Pretax earnings were $2.2 billion, down $1.6 billion, or 42 percent, from a year earlier, when Ford posted its best quarter in the company’s 114-year history.
The automaker’s revenue rose 1.4 billion, or 4 percent, to $39.1 billion thanks to a strong sales mix. But profits were pinched by charges for recalls and higher parts costs for some of its 2016 launches.
Ford’s profit margins during the quarter fell 4.4 percentage points to 5.4 percent. Ford reported earnings per share of 40 cents, down from the first quarter of last year but better than the 35 cents analysts had expected.
“It was a solid quarter,” Ford CFO Bob Shanks told reporters on Thursday. “There were no surprises; it’s consistent with what we had expected.”
Ford took a $467 million warranty hit in the first quarter. That includes a $295 million charge for two recalls, one involving engines that could catch fire and the other involving door latches.
The automaker’s profits were driven by North America, where it made a $2 billion pre-tax profit, down $1.1 billion from a year earlier.
Profit margins there fell 4.6 percentage points to 8.3 percent, and Ford’s market share fell 0.5 percentage points to 14.1 percent due to lower fleet sales. Ford’s retail share rose two-tenths of a percentage point, thanks to sales of trucks, utilities and luxury vehicles.
Ford made a pre-tax profit of $176 million in Europe, where it posted its eighth-consecutive quarterly profit. It also made $124 million in Asia Pacific, despite a “tough quarter” for China, Shanks said.
Ford lost $244 million in South America and $80 million in the Middle East and Africa.
“This quarter was an investment in Ford’s future,” CEO Mark Fields said in a statement.
Ford reaffirmed its full-year guidance. It expects to make a pre-tax profit of $9 billion, down from $10.4 billion in 2016 as it invests in “emerging opportunities” like autonomous and electric vehicles.
It's in the midst of spending $4.5 billion through 2021 on 13 new electrified vehicles. It recently agreed to invest $1 billion in artificial intelligence startup Argo AI over five years.
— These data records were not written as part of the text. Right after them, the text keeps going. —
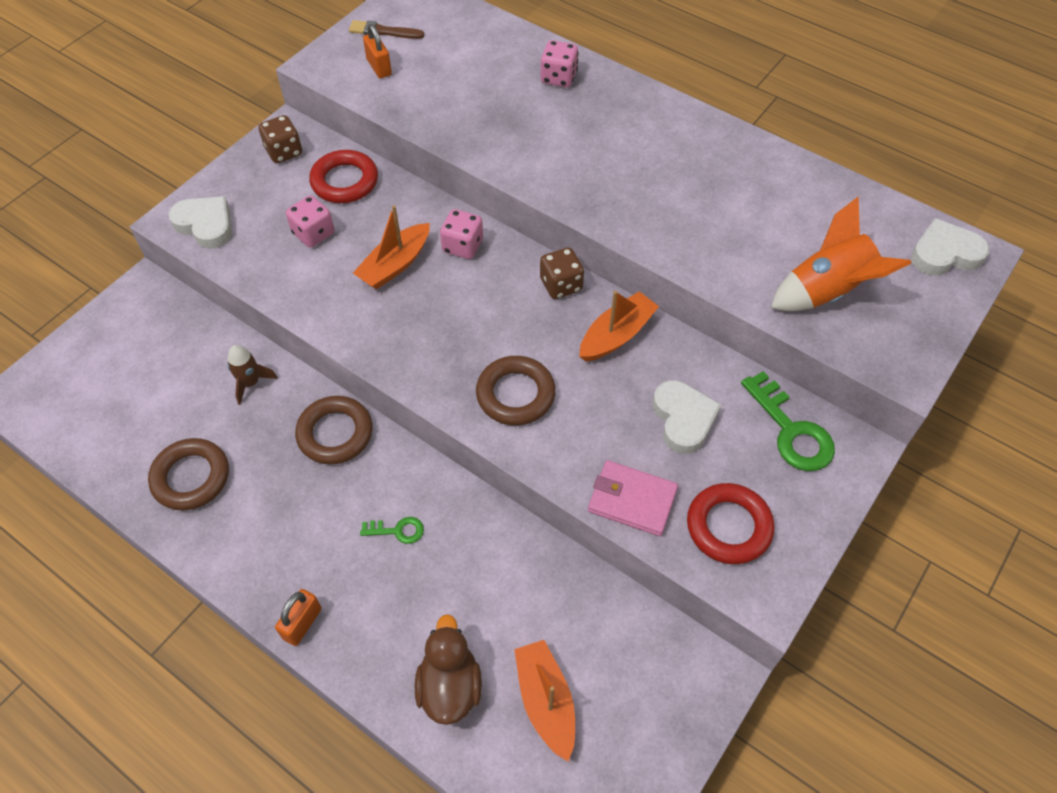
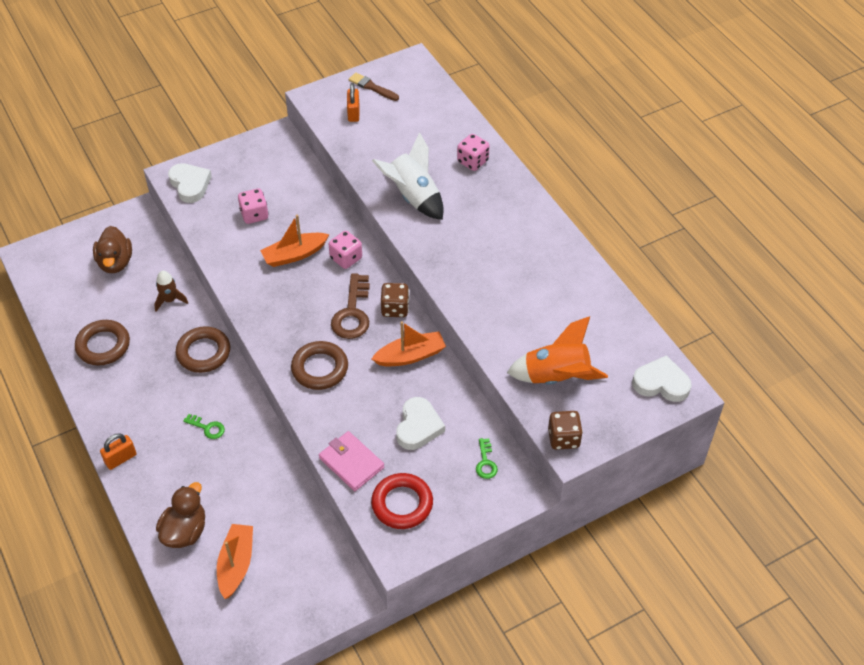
camera: 25 degrees right, 5 degrees down
(148, 361) = (115, 262): none -> brown duck
(284, 152) = (267, 151): brown dice -> brown dice (563, 438)
(345, 181) = (295, 186): red ring -> none
(512, 309) = (352, 313): none -> brown key
(515, 140) = (413, 197): none -> white rocket
(791, 430) = (485, 462): green key -> green key, size x0.52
And, Ford is expanding Chariot, a Silicon Valley shuttle service it acquired last year.
Shanks said that the remainder of 2017 will be about even or better than Ford’s financial performance in 2016.
“This will be the toughest quarter,” he said, although he noted that Ford’s lowest profits of the year will come in the third quarter, because of seasonal timing.